Spinal PA should be differentiated from other spinal tumors, including ependymoma, hemangioblastoma, and other spinal astrocytoma. Spinal ependymoma usually occur in lower thoracic and lumbar region, showing a central location of spinal cord [13]. Ependymoma can often display intratumoral hemorrhage, presenting a rim of extreme hypointensity seen at the pole of the tumor on T2WI due to subsequent hemosiderin (cap sign) [27]. In addition, syringohydromyelia is more common in ependymoma whereas contrast enhancement is more heterogeneous than PA [7, 13]. Hemangioblastoma has the imaging features resembling PA, but the signal void within and around the tumor on MRI is useful for differential diagnosis [14]. Compared with spinal PA, other spinal astrocytoma such as diffuse astrocytoma and anaplastic astrocytoma has an infiltrative nature with poorly defined margin [37].

Our study had some limitations.
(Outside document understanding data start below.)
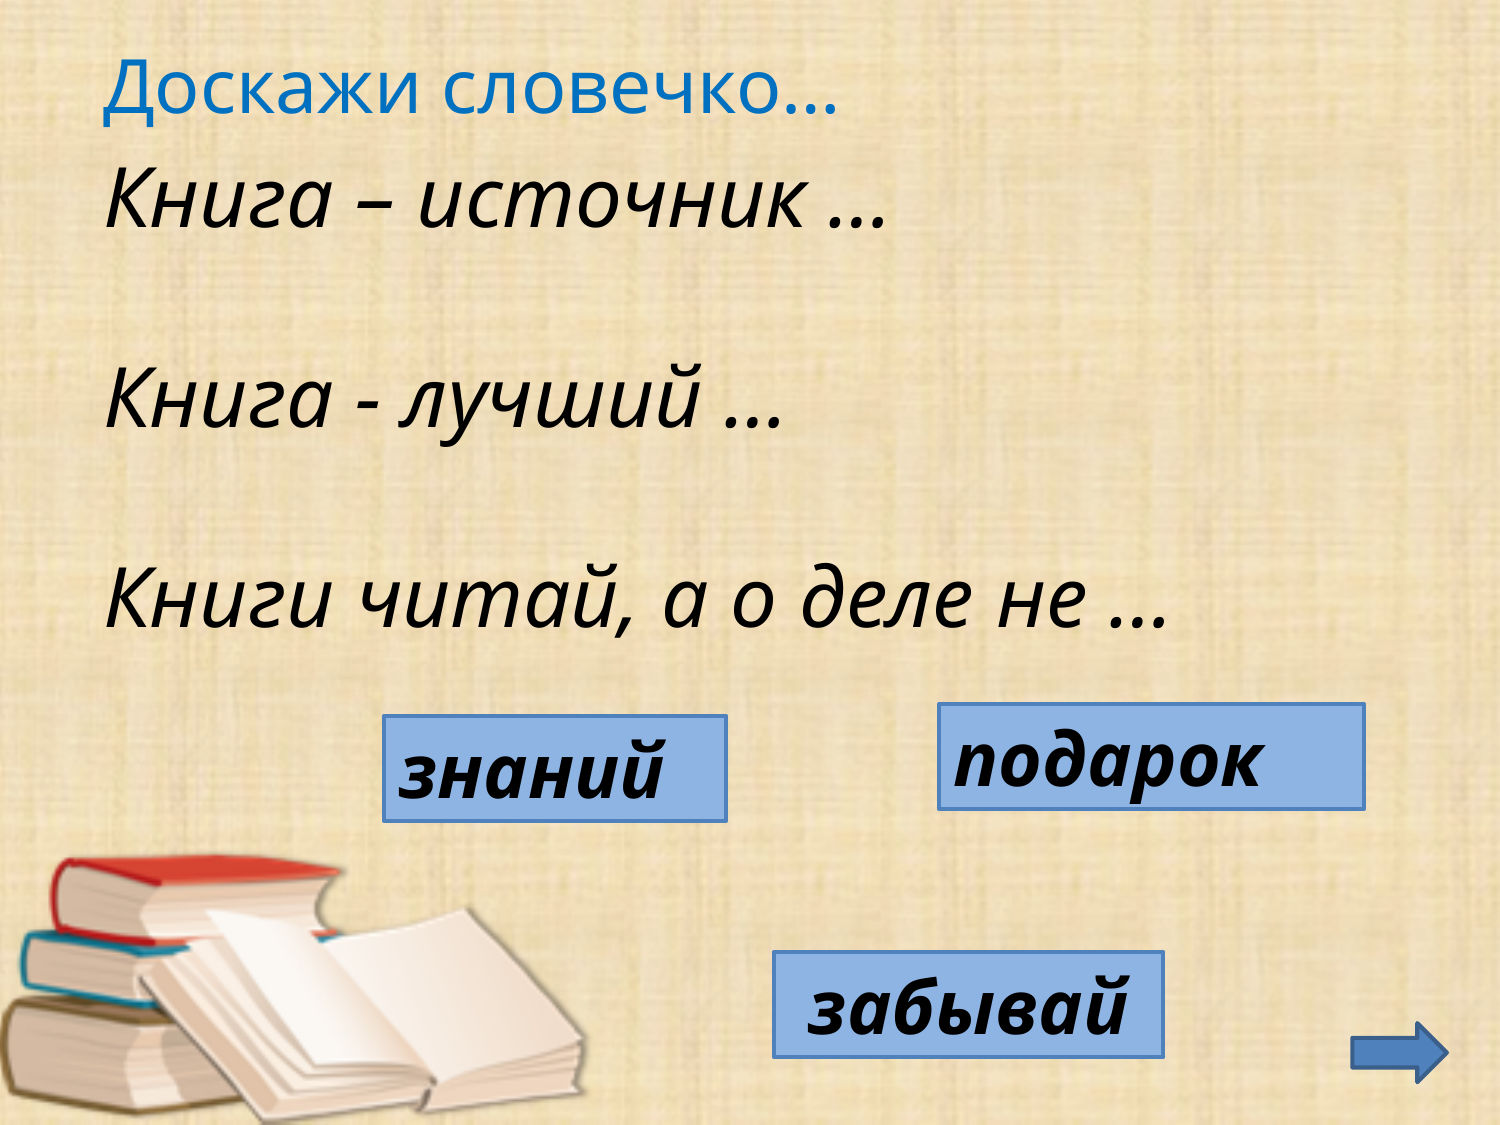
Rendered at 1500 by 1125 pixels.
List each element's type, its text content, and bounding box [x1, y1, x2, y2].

text_box [1350, 1021, 1449, 1085]
text_box забывай [772, 950, 1165, 1059]
text_box Доскажи словечко… [88, 30, 1294, 136]
text_box подарок [937, 702, 1366, 811]
text_box Книга – источник … Книга - лучший … Книги читай, а о деле не … [88, 137, 1270, 652]
text_box знаний [382, 714, 728, 823]
picture [0, 0, 1500, 1125]
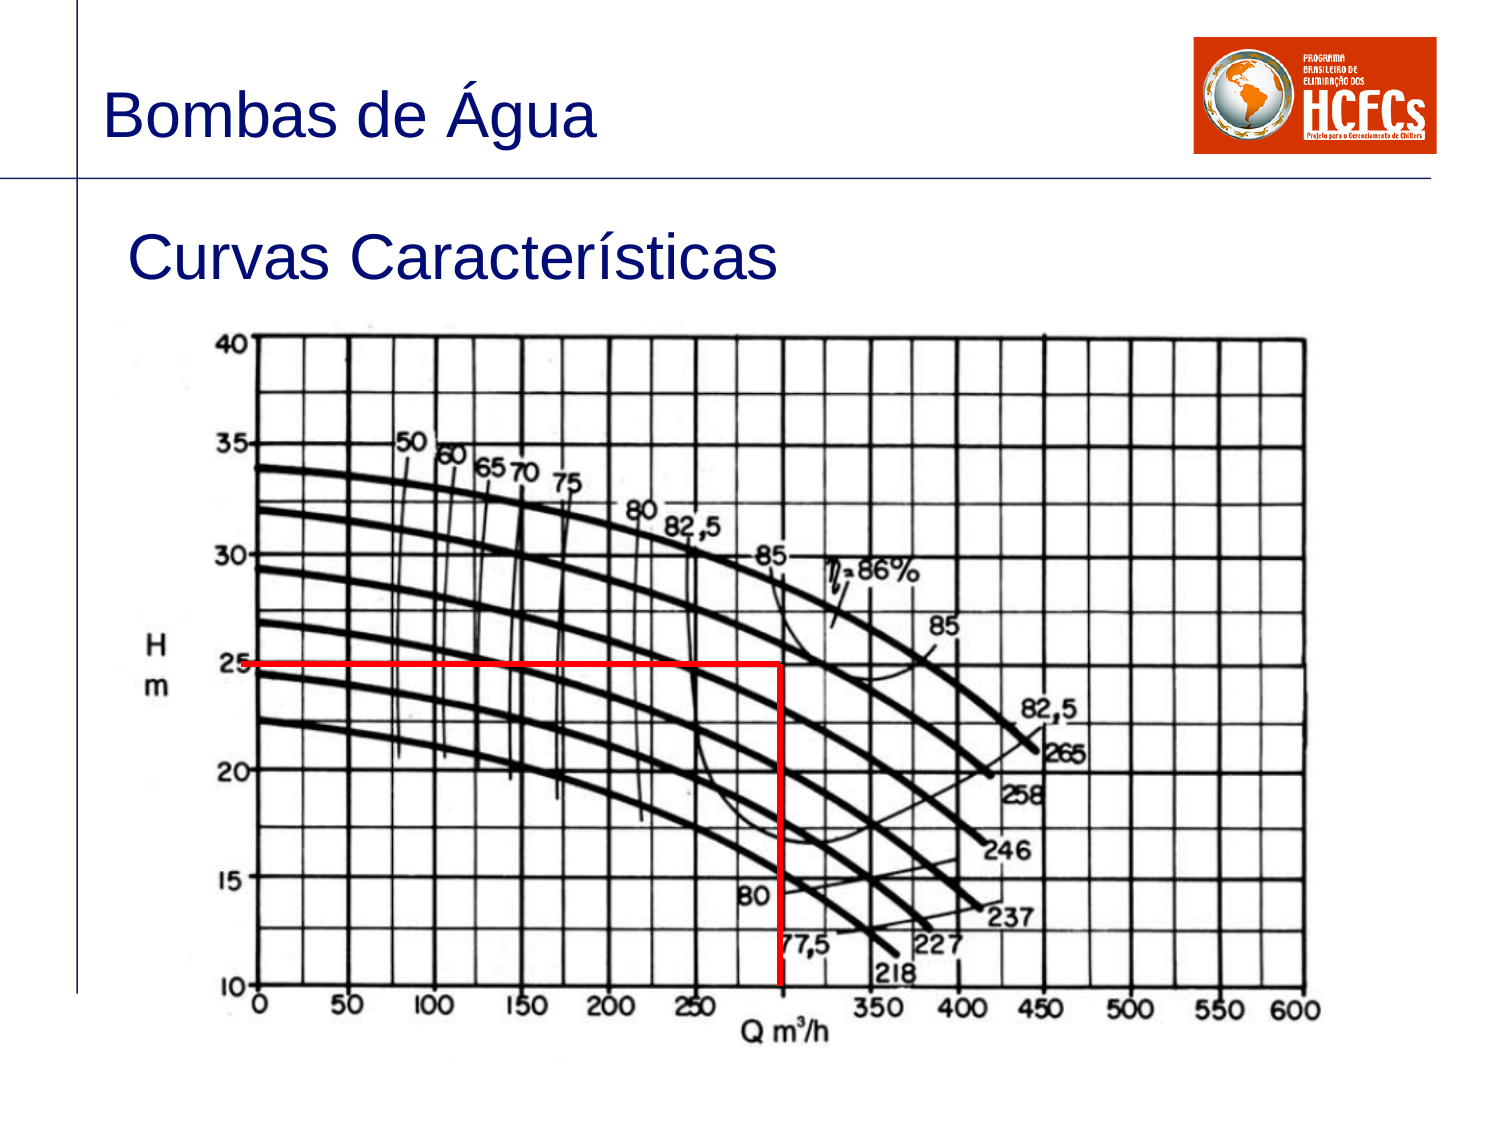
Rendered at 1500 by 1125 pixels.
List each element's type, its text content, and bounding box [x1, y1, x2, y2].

title Bombas de Água [87, 35, 1500, 159]
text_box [116, 299, 1354, 1064]
text_box Curvas Características [112, 177, 1500, 300]
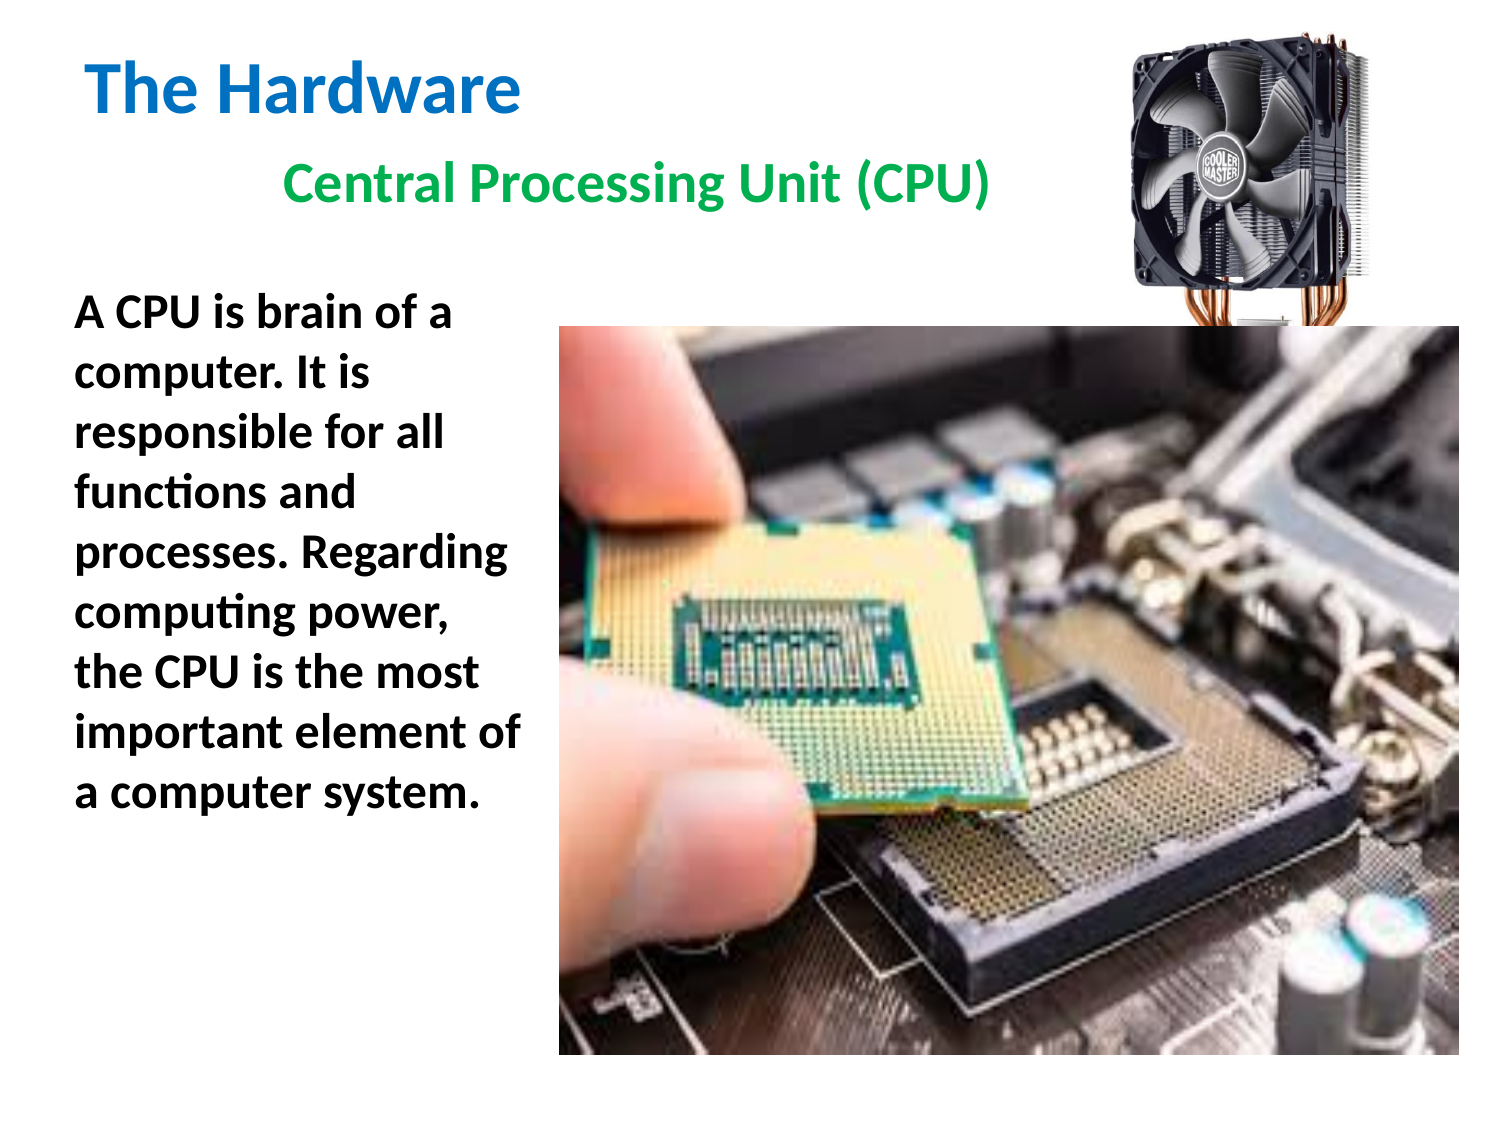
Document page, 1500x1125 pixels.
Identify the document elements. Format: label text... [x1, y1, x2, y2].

text_box Central Processing Unit (CPU) [268, 137, 1007, 222]
text_box The Hardware [69, 31, 538, 136]
text_box A CPU is brain of a computer. It is responsible for all functions and processes. Regarding computing power, the CPU is the most important element of a computer system. [29, 270, 538, 826]
picture [558, 31, 1459, 1055]
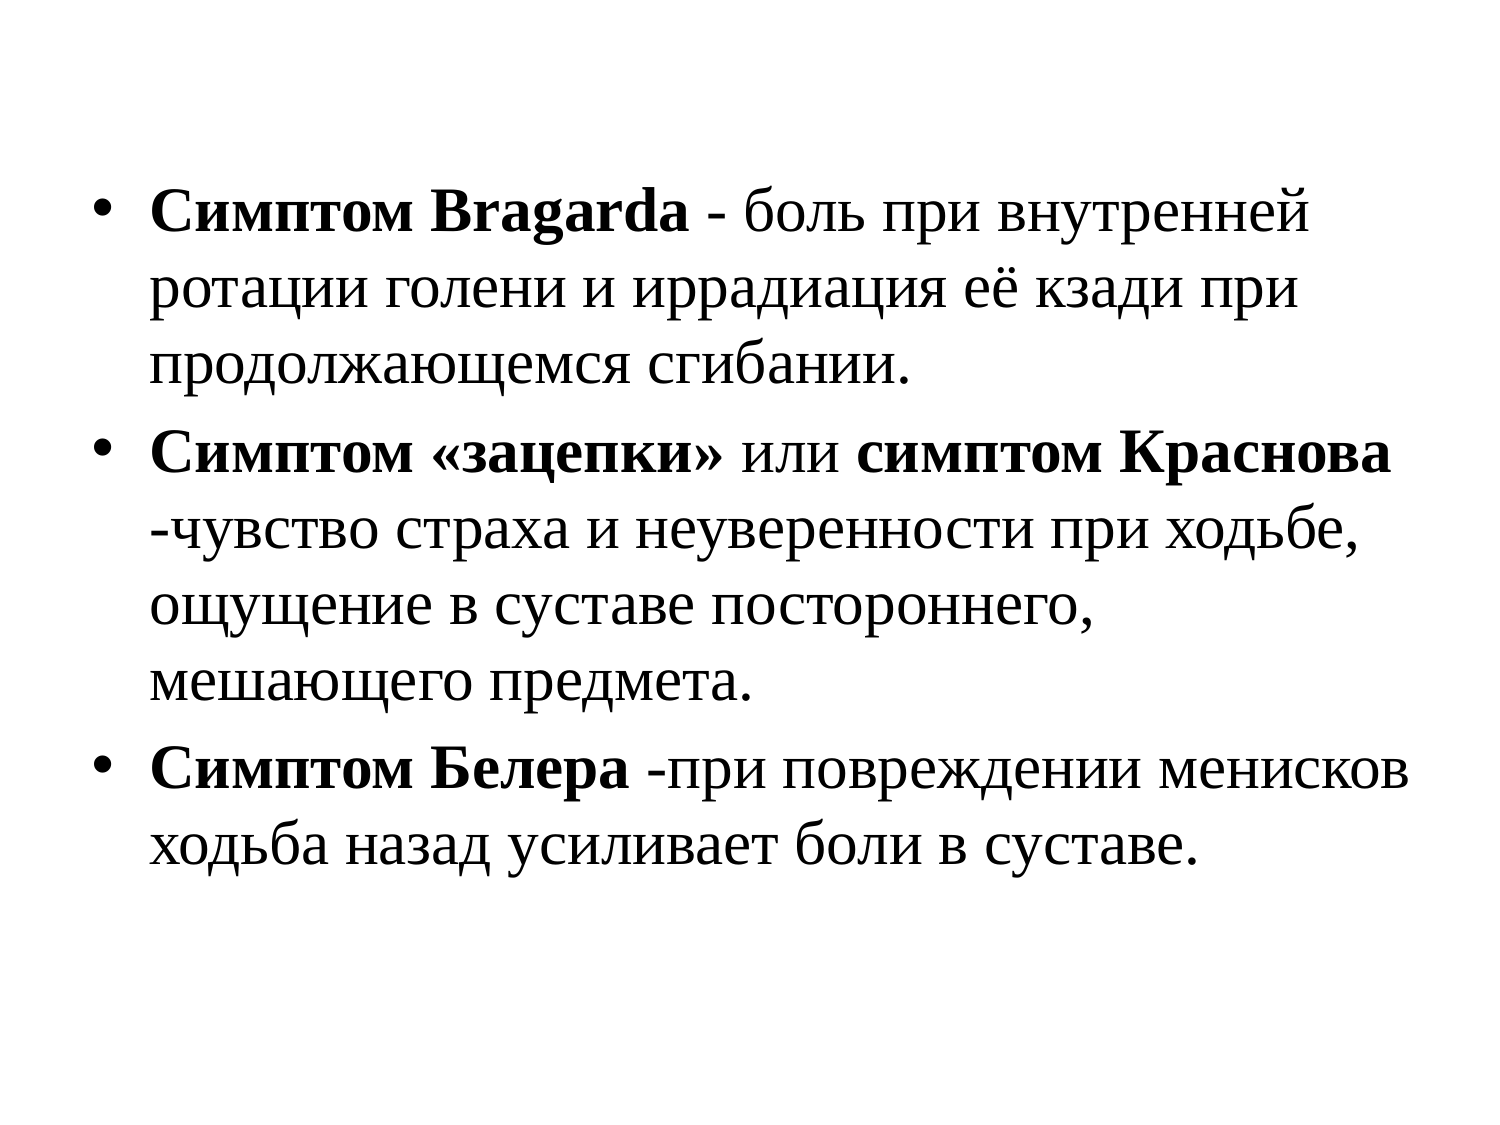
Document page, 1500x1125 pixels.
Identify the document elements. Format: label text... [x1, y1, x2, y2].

First, this was a retrospective study without a control group. Second, the number of patients was limited; however, spinal PA is an uncommon tumor, and ours is one of the largest series to date. Third, we had only three patients with PA in whom diffusion-weighted imaging was available. Therefore, conclusions based on the diffusion-weighted imaging study should be interpreted with caution. Future larger studies with emphasis on diffusion-weighted imaging of spinal PA may be of benefit.

Conclusion

In summary, although spinal PA is rare, it should be considered in the differential diagnosis of spinal cord tumors with intermixed cystic and solid appearance associated with eccentric growth patterns, well-defined margins and focal nodular enhancement after contrast administration. Syringomyelia appears to be a common observation. Relatively high ADC values of the solid portions may distinguish these tumors from high-grade gliomas and ependymomas.